**What you should do**
Look below for the lines from the one with "Ekattva Instagram" to the one with "Panchagavya Ghrit 250ml *", and copy exactly those lines, both ends included.

**The data**
########################################

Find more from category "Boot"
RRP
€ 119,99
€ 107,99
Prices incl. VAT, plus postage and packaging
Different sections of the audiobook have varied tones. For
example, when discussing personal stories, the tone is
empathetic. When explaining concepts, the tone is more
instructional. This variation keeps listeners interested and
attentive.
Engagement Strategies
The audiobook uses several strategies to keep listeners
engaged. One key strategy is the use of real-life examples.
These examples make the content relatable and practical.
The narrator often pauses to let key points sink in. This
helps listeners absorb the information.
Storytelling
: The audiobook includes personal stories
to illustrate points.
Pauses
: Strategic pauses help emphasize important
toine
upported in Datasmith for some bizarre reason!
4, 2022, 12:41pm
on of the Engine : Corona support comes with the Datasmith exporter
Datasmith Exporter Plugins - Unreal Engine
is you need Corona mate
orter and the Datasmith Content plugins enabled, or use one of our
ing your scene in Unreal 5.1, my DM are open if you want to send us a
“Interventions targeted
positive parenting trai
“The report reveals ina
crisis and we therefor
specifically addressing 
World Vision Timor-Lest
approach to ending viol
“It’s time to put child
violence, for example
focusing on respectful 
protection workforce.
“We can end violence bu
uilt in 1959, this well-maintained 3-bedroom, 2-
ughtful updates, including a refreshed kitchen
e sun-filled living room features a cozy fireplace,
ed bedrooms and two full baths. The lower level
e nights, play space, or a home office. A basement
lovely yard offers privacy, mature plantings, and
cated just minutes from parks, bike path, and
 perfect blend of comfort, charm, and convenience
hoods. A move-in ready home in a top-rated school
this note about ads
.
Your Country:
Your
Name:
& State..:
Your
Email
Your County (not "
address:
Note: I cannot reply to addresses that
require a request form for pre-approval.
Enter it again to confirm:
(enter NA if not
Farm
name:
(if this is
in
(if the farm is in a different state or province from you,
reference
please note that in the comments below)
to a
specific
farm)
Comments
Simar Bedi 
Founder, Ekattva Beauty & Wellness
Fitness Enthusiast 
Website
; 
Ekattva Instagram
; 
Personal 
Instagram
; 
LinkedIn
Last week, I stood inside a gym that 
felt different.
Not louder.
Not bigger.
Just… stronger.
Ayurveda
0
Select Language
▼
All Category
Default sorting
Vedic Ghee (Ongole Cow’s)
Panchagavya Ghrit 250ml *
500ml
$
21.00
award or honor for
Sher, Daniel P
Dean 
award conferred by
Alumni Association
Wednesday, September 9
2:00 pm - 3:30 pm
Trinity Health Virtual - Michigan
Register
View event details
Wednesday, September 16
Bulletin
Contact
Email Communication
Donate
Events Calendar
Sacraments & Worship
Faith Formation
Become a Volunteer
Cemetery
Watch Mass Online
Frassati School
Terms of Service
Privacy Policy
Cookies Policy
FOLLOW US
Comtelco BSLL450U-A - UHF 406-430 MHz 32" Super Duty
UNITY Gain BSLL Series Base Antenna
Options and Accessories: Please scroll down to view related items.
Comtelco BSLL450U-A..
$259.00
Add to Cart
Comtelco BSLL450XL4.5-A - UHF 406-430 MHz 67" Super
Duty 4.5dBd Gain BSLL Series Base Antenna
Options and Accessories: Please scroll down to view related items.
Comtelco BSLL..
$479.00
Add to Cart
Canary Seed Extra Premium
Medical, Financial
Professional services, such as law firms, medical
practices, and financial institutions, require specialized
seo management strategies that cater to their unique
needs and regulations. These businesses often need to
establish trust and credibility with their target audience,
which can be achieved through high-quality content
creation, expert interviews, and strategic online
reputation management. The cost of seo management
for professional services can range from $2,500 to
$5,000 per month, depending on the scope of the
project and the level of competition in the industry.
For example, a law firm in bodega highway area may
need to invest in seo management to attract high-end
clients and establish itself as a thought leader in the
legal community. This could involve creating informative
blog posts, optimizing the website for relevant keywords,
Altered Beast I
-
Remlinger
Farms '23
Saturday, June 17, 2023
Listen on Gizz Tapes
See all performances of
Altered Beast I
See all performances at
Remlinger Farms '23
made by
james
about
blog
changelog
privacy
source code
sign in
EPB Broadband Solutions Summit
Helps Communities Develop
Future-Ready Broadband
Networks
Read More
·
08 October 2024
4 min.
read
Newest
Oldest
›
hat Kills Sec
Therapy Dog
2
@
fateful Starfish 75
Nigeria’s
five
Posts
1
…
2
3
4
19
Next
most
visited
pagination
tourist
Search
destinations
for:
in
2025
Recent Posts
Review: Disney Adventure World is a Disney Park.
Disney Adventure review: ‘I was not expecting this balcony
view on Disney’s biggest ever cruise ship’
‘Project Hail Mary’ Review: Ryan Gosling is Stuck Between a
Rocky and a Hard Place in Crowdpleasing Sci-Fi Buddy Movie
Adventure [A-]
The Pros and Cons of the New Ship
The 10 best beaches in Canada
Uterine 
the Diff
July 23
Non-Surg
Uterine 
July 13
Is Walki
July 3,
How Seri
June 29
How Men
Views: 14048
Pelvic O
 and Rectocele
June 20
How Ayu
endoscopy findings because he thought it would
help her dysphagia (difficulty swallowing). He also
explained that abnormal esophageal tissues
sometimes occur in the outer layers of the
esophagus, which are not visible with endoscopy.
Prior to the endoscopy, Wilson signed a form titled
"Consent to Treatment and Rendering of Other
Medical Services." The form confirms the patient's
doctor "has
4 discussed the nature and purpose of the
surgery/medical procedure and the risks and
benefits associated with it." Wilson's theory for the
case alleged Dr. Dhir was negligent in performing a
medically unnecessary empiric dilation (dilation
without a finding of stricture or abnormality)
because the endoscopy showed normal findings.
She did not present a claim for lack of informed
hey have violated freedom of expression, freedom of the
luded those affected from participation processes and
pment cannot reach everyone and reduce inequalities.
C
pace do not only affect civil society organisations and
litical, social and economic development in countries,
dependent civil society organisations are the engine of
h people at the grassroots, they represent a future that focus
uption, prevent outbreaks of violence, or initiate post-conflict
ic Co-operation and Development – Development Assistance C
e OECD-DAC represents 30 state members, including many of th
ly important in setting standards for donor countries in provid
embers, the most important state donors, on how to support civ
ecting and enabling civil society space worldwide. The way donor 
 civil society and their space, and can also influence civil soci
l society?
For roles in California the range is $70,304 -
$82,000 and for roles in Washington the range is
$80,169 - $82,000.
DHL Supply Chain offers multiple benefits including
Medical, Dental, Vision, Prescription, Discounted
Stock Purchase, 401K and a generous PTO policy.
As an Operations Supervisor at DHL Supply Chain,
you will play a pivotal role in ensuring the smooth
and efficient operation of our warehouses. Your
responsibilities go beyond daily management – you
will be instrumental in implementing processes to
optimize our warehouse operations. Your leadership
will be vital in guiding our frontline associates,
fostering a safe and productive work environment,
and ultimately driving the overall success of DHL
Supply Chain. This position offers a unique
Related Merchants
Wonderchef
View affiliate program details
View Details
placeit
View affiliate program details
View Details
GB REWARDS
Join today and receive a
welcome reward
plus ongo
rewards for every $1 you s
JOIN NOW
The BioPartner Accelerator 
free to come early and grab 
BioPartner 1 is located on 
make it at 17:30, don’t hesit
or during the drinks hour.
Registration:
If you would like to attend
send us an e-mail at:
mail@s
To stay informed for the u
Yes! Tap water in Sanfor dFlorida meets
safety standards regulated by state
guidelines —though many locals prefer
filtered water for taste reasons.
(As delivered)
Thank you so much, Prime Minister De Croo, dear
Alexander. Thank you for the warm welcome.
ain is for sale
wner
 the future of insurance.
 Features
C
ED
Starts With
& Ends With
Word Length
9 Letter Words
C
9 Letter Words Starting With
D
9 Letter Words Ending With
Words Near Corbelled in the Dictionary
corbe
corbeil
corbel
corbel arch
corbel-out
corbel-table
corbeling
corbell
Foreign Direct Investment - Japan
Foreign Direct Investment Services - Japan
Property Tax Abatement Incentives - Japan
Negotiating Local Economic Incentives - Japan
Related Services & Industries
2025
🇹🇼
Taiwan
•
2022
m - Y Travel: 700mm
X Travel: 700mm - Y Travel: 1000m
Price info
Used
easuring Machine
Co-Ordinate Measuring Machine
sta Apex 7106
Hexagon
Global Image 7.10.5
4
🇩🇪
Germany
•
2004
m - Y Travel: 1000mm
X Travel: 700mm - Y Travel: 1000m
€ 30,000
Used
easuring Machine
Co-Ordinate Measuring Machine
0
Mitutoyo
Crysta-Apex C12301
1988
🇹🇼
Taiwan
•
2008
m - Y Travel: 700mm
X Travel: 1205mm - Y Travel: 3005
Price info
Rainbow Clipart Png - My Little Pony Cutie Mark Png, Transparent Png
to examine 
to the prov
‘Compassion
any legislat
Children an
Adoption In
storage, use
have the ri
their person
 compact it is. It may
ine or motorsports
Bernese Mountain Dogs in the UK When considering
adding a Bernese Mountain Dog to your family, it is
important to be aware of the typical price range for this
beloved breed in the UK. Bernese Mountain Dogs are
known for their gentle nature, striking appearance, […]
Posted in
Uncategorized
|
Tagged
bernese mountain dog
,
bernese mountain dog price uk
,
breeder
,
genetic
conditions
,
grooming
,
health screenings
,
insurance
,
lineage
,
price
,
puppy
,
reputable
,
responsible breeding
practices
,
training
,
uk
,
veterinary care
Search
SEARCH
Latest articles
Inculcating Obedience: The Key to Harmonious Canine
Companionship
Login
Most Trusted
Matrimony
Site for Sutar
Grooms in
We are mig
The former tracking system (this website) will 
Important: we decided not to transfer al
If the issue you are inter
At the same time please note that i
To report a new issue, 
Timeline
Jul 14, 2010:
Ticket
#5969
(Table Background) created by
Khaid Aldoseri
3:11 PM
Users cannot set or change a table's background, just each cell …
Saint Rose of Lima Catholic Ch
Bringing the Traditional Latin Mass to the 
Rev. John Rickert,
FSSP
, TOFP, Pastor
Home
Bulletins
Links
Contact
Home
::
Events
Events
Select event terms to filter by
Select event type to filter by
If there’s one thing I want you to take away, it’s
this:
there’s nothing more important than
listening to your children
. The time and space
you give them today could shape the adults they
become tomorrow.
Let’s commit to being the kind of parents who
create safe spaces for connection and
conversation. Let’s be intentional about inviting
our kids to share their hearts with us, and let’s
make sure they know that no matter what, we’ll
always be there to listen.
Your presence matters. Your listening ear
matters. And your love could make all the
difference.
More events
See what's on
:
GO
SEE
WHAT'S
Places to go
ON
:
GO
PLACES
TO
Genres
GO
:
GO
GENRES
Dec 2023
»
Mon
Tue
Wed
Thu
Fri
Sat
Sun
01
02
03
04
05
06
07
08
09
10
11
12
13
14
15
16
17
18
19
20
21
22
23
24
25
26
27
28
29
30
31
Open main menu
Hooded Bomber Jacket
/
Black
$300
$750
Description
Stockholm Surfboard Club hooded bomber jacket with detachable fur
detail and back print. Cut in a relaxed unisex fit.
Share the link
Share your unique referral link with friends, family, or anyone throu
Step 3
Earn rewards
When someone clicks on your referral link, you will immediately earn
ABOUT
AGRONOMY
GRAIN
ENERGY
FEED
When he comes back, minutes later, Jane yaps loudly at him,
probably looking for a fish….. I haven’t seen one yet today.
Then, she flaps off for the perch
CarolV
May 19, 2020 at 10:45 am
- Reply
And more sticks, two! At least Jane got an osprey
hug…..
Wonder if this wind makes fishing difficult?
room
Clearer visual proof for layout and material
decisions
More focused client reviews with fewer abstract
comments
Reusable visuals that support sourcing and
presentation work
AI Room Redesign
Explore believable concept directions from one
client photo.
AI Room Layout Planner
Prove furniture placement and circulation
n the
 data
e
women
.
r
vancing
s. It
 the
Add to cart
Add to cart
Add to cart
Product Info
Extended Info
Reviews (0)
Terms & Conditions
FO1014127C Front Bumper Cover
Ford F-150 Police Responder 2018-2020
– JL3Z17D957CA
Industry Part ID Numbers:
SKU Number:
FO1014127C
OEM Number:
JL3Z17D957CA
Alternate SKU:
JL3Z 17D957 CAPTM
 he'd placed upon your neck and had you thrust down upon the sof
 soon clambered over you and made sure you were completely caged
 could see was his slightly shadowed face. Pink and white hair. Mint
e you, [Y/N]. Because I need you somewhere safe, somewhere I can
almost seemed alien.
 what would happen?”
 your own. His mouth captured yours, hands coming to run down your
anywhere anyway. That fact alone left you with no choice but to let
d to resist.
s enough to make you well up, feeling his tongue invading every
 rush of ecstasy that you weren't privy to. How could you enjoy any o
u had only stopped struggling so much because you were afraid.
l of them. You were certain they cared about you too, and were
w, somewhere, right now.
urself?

########################################

**Completed task**
Ekattva Instagram
; 
Personal 
Instagram
; 
LinkedIn
Last week, I stood inside a gym that 
felt different.
Not louder.
Not bigger.
Just… stronger.
Ayurveda
0
Select Language
▼
All Category
Default sorting
Vedic Ghee (Ongole Cow’s)
Panchagavya Ghrit 250ml *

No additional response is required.